I’ve always been confident that by using Microsoft Word any spelling or grammar mistakes that I missed would be detected by the software. And inevitably there would be one or two that were highlighted.
For example, as I’m writing quickly I’ll often forget the apostrophe between the ‘t’ and ‘s’ for “it’s”.
I think it’s a common mistake!
I’d heard about Grammarly whilst reading other blog posts (like this one on Blogging Wizard) but I hadn’t really taken much notice of them as I thought my mistakes would be recognised by Microsoft Word.
I started to see a lot of chatter in the blogosphere so I took the time to investigate a bit further.
I don’t recommend tools that I don’t use, so I wanted to see what all the fuss was about.
And I was pleasantly surprised…
Grammarly is available as both a web tool and a desktop tool for Mac and Windows.
I started off my Grammarly experience by installing the Google Chrome extension and just using the web version. Later on that week, I installed the Mac version.
Here are the key features of Grammarly:
Better Writing Made Easy – Grammarly makes you a better writer by finding and correcting up to 10 times more mistakes than your word processor.
Eliminate Errors – Instantly fix over 250 types of errors, most of which Microsoft Word® can’t find.
Enhance Clarity and Meaning – Find the perfect word every time with context-optimized synonym suggestions.
Become a Better Writer – Learn about your mistakes so that you can avoid them next time.
Write Anywhere – Whether you’re writing emails, essays, or social media posts, Grammarly has your back.
With the web app working in minutes I was able to start checking my writing.
My Grammarly test
As I mentioned earlier, I often use Microsoft Word as my Spelling and Grammar check. So I decided to see what Grammarly could find wrong with my writing that MS Word had been unable to detect.
Recently, I wrote a guest post on How To Boost Your Blog Performance with Google Analytics. I decided I would upload my original word document into Grammarly to test what it could find.
- Grammarly scanned the document and found 2466 words, 26 critical issues and a further 49 advanced issues:
- Grammarly highlighted the type of mistakes in the sidebar option:
- Grammarly found two issues in the very first sentence of my blog post:
- Grammarly provided further background information on each issue to help understand the mistake:
Starting at the top of my document I step through each issue that Grammarly has highlighted and decide whether to accept or ignore the correction.
I was surprised to see so many issues highlighted in Grammarly that Microsoft Word had not picked up.

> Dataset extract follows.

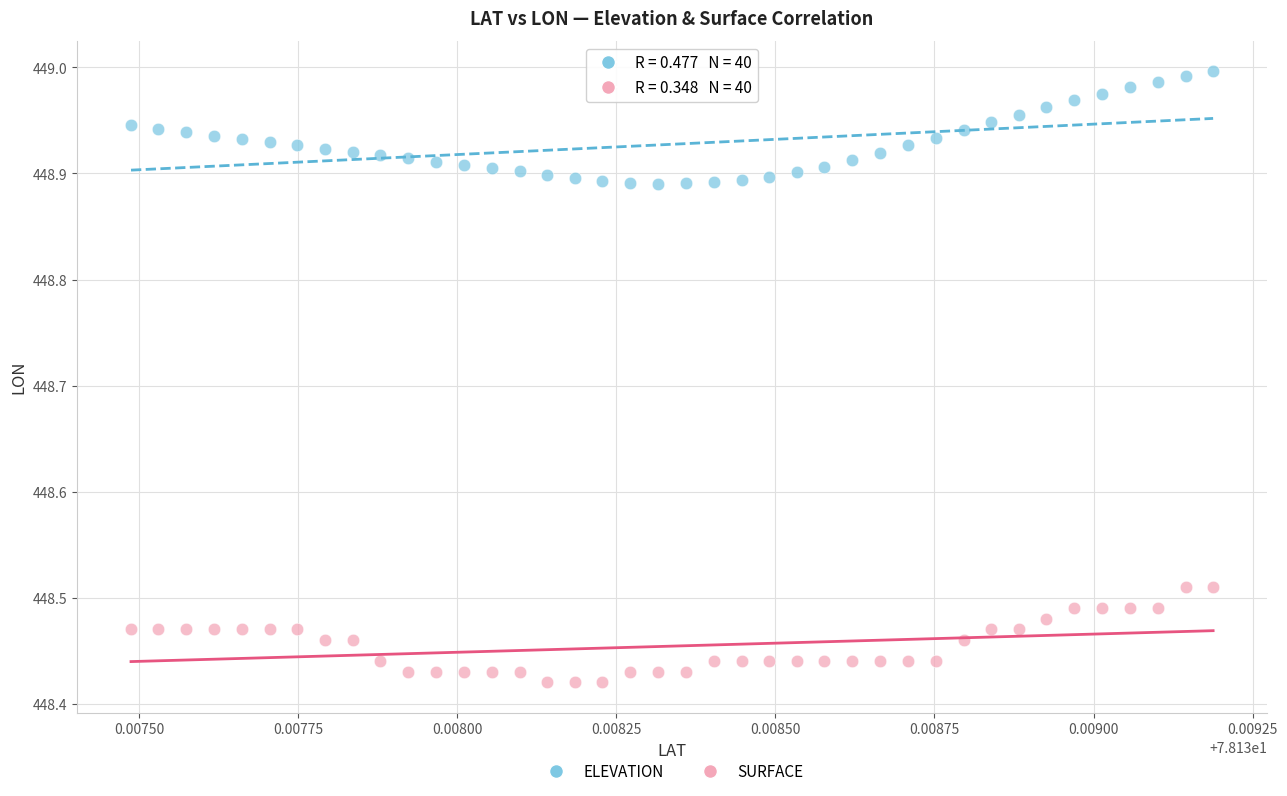

Across all data points, what is the range of Y values (max minus min)?

0.6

Grammarly – Free or Premium?
Like all FREEMIUM software products, you get a good range of features included in the FREE version.

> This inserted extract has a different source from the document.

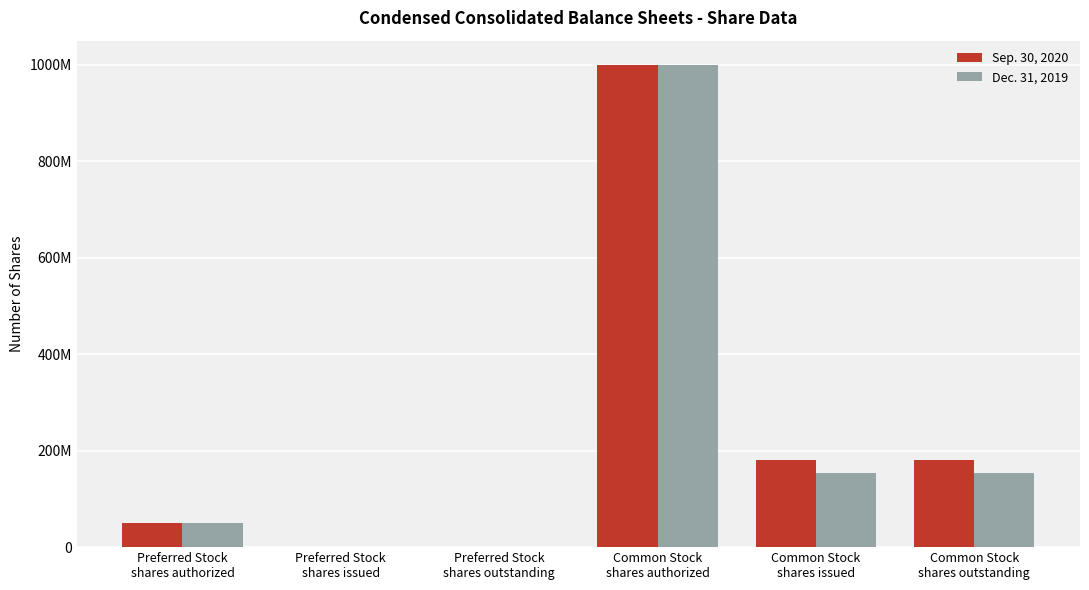

Are the bars grouped side by side (vs. stacked)?

Yes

Grammarly offers paid plans from $11.66/month.
Here’s what you get if you choose to invest in the PREMIUM version:
Here are the Premium features of Grammarly:
- Speciality Checking – get the most accurate and relevant corrections for your specific writing style
- Plagiarism – finds unoriginal text by checking against a database of over 8 million web pages
- Vocabulary Enhancement – provides vocabulary enhancement suggestions to diversify your writing.

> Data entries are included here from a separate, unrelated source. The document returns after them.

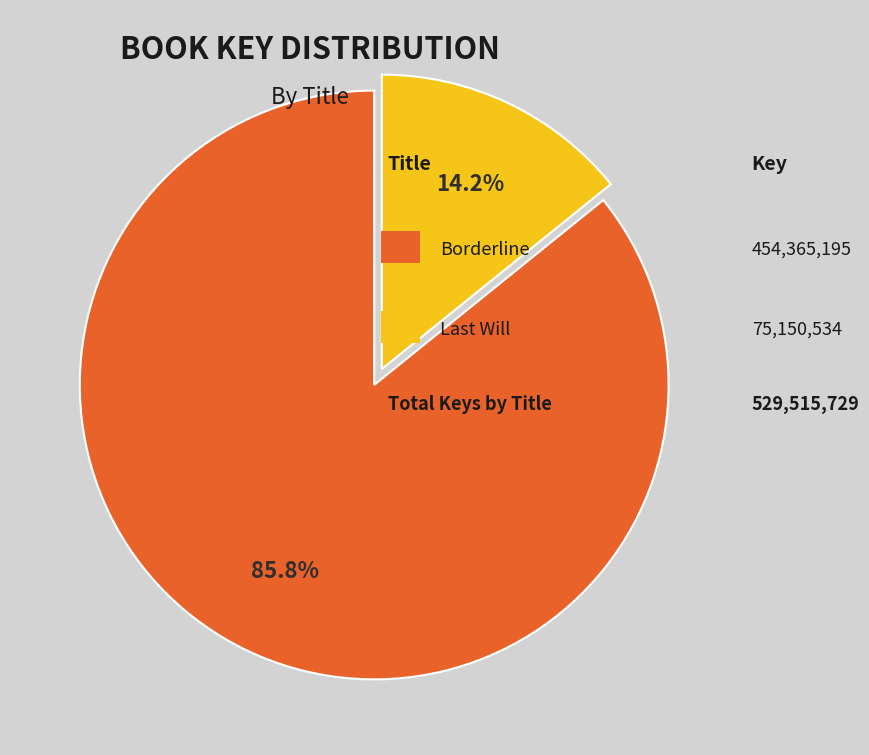

Rank the categories by value from highest to lowest.

Borderline, Last Will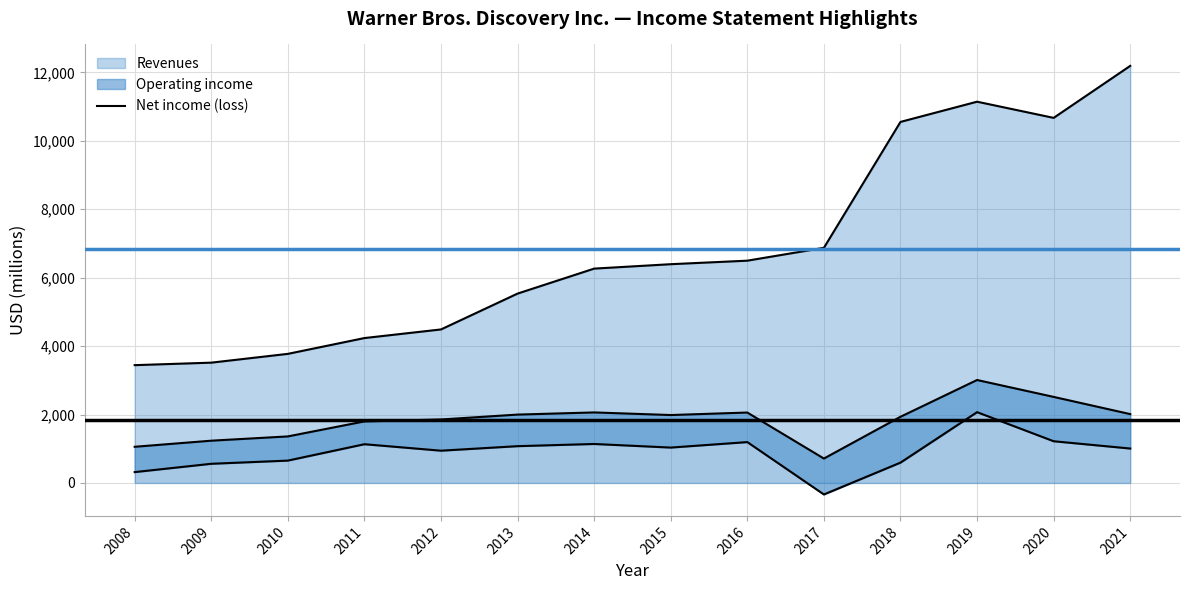

How many negative values are there?

1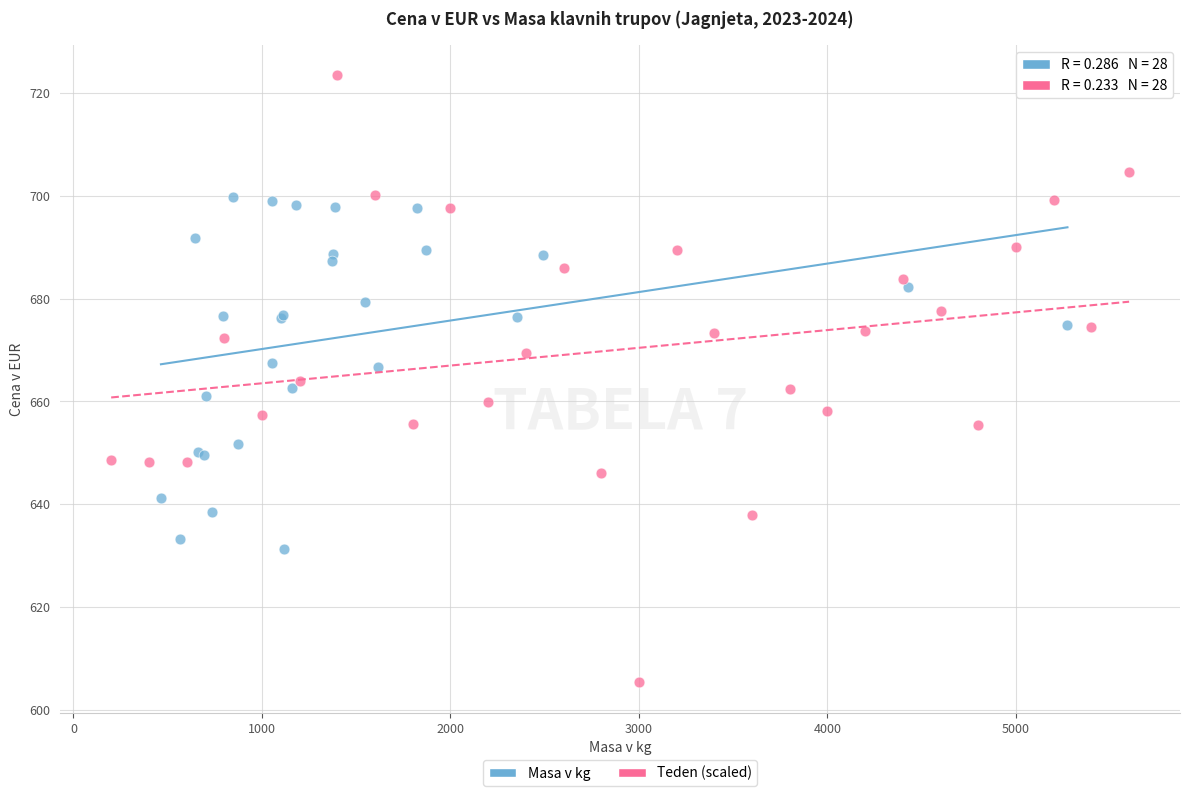

Which series contains the highest Y value?

Teden (scaled)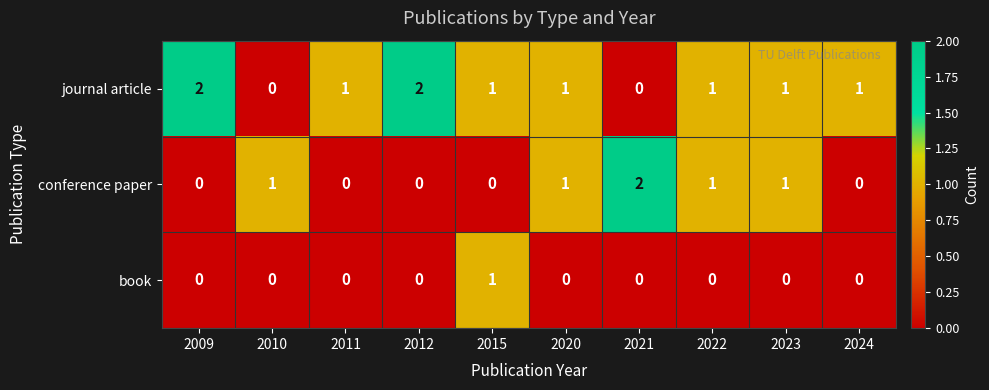

Which category has the highest value in the book series?

2015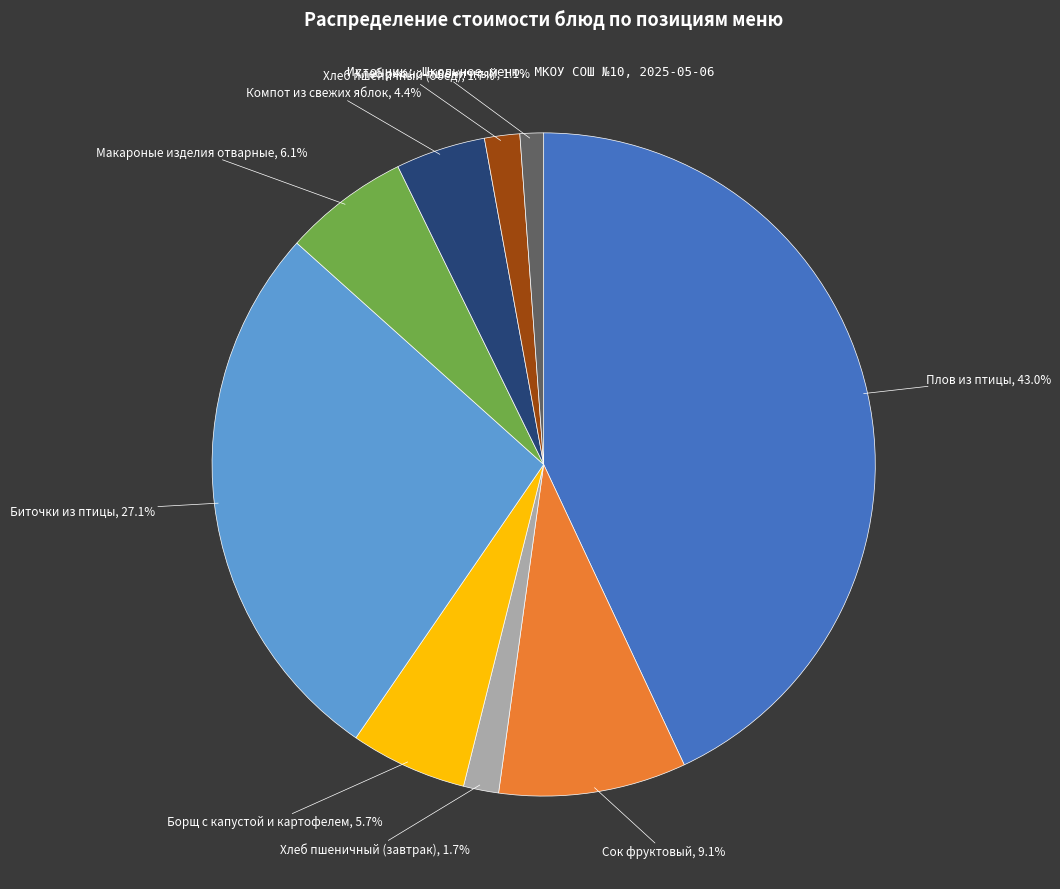

Does Макароные изделия отварные represent more than half of the total?

No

- Professional Proofreading – a professional proofreader is ready to check your document right now. This an additional service on top of the Premium account.
Why you should get Grammarly
Since installing Grammarly, I’ve had a constant companion when writing on the web; whether it’s a blog post, an email, or a social media update. It’s there just nudging and prompting me to write better, and more importantly, correctly.
Sure, Grammarly isn’t perfect – no proofreading software is – but it can be incredibly helpful.
Grammarly is available as a free tool and I recommend that you at least try the free version to improve your writing too. It is so simple to install and use that it will not take up any of your time to learn and the end result will be a more polished piece of content.
If you like the free version, then I’m sure you will like the paid version too, especially as they have very competitive prices for quarterly and annual payment plans.